‘The Last Days of Ptolemy Grey’ By Professors Ramin Bahrani and Diane Houslin Premiered on AppleTV+

By
Felix van Kann
March 17, 2022

The Last Days of Ptolemy Grey, a new mini series directed and executive produced by alumnus and Head of Directing Concentration Ramin Bahrani '96 (CC) and executive produced by Adjunct Professor Diane Houslin, premiered on Apple TV+ on March 11. The show, which was adapted for the screen by Walter Mosley from his own novel by the same name, will have a total of six episodes with new episodes being released weekly on Fridays.

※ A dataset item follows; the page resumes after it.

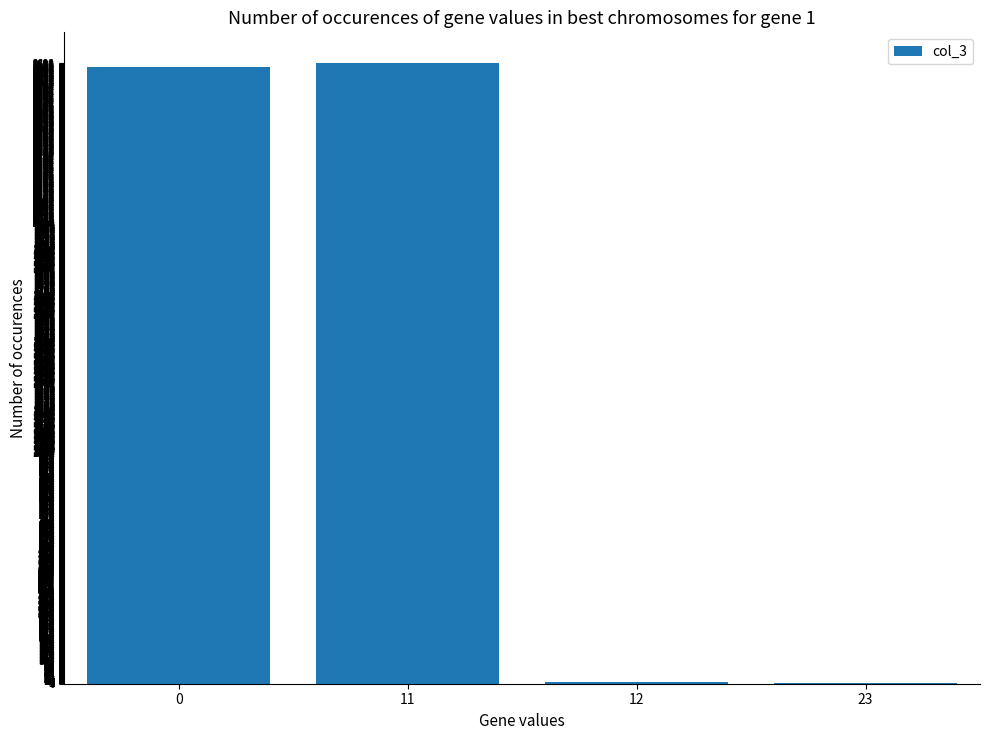

What is the maximum value shown in the chart?

2693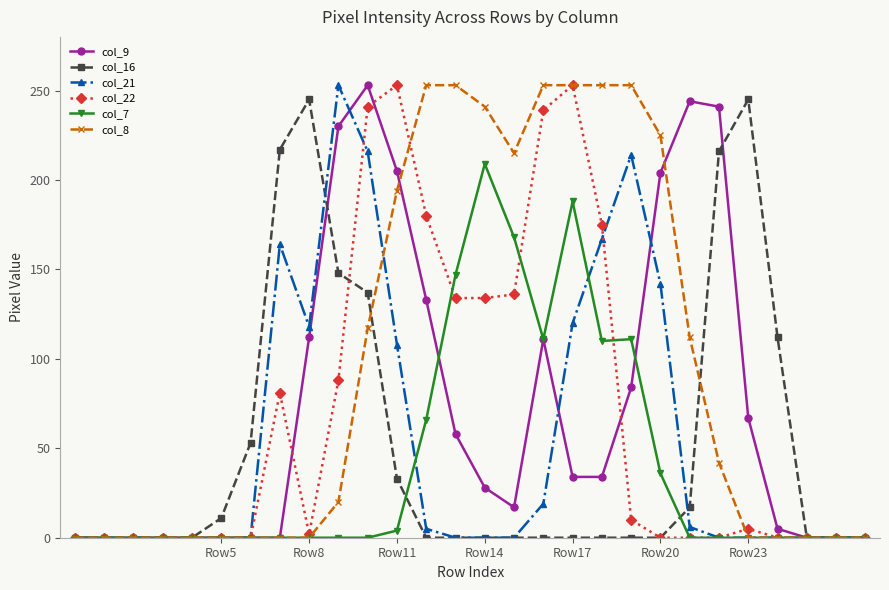

How many data points in col_21 are above 0?

12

The show stars Samuel L. Jackson as an ailing man forgotten by his family, by his friends, and by even himself. Suddenly left without his trusted caretaker and on the brink of sinking even deeper into a lonely dementia, Ptolemy is assigned to the care of orphaned teenager Robyn, played by Dominique Fishback. When they learn about a treatment that can restore Ptolemy’s dementia-addled memories, it begins a journey toward shocking truths about the past, present and future.

Watch the trailer below.

Academy Award nominee Ramin Bahrani is an award-winning Iranian-American writer, director, and producer. He is the writer, director, and producer of The White Tiger, for which he has earned Oscar, BAFTA, and WGA Award nominations for Best Adapted Screenplay. Based on the Man Booker Prize-winning novel by Aravind Adiga, the critically acclaimed Netflix feature film stars BAFTA nominee Adarsh Gourav, Rajkummar Rao, and Priyanka Chopra-Jonas, and is executive produced by Chopra and Ava DuVernay. He has won numerous awards, including a Guggenheim Fellowship and a “Someone to Watch'' Independent Spirit Award. He has been the subject of retrospectives around the world and all his cinematic work is housed in the permanent collection at the Museum of Modern Art in New York City. His previous films include 99 Homes (2014), Goodbye Solo (2008), Chop Shop (2007), and Man Push Cart (2005). Bahrani’s television film, Fahrenheit 451 (2018), for HBO, starring Michael B. Jordan, was nominated for five Emmys, including Best TV Movie, and won him a PGA award for Best Television Film.
 

Diane Houslin is a New York City based television and film producer. She has produced several series for broadcast and cable network giants, including; HBO, MTV, ESPN, PBS, NBC, VH1 and The Disney Channel. Her first short film, Morning Breath, received a special jury prize at the 2002 Sundance Film Festival. Houslin served as Executive Producer on the ESPN Films feature documentary Through The Fire, which chronicled one fateful year in the life of Brooklyn basketball phenom, Sebastian Telfair. She also directed and produced the feature documentary Lay It On The Line, a comeback story of track sprinter Casey Combest, which was acquired by ESPN. Houslin was selected by the prestigious Sundance Institute as a 2008-09 Fellow in the inaugural class of the Creative Producers Lab. Her feature lab project was the film Yelling To The Sky, which starred Zoe Kravitz and Gabourey Sidibe. In 2009, Diane partnered with acclaimed novelist, Walter Mosley, to form B.O.B. Filmhouse, Inc. The company currently has projects in development with HBO, Cinemax, Sony TV and Ron Howard's Imagine Entertainment. She lives in her hometown of Brooklyn, NY.